The Atomos Shogun 7 was the first monitor/recorder from the company that features true HDR monitoring. This is made possible by the display's clever backlight system, which splits the monitoring area up into 360 zones, allowing the backlight to be much more finely controlled, or even switched off, so that the deepest blacks and shadows can be replicated. Sheer brightness alone doesn't make a display HDR capable. This new system, combined with the monitors high brightness capabilities allows it to show a much wider dynamic range than one that uses a traditional backlight system. This was impressive enough on its release, at which time it could achieve a peak brightness of 1500 nits. Pretty bright... Except that Atomos was holding back a little, possibly while more testing was being done.

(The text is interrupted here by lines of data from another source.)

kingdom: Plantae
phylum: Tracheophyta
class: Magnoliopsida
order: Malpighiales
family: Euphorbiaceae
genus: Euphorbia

But now we have the fruits of that short wait, and the company has just released AtomosOS V10.3, which takes the peak brightness capability of the Shogun 7 all the way up to a pretty astounding 3000 nits. For users who take the monitor outside a lot, it would seem logical that the increased brightness would offer a large benefit. However this isn't quite the case and Atomos recommends using the 'Daylight' 1500 nit mode on the monitor for Rec.709 or 'native' viewing in such situations. So while the 3000 nit capability of the monitor allows it to show much more dynamic range, it does not necesserily correlate with better daylight viewing.
The new firmware also unlocks 2kp240 DCI/HD for Sony and Panasonic RAW, as well as Dolby Vision Playout, which lets the Shogun 7 output Dolby Vision throughput to compatible monitors and televisions.
Atomos really does seem to have claimed the position as one of the most innovative companies for such products, and now I guess the wait is on for a Ninja V+ which uses the same backlight technology. I think we all know such a device is coming, but just when is anybody's guess!
Note: This article has been updated with new information regarding daylight viewing capability.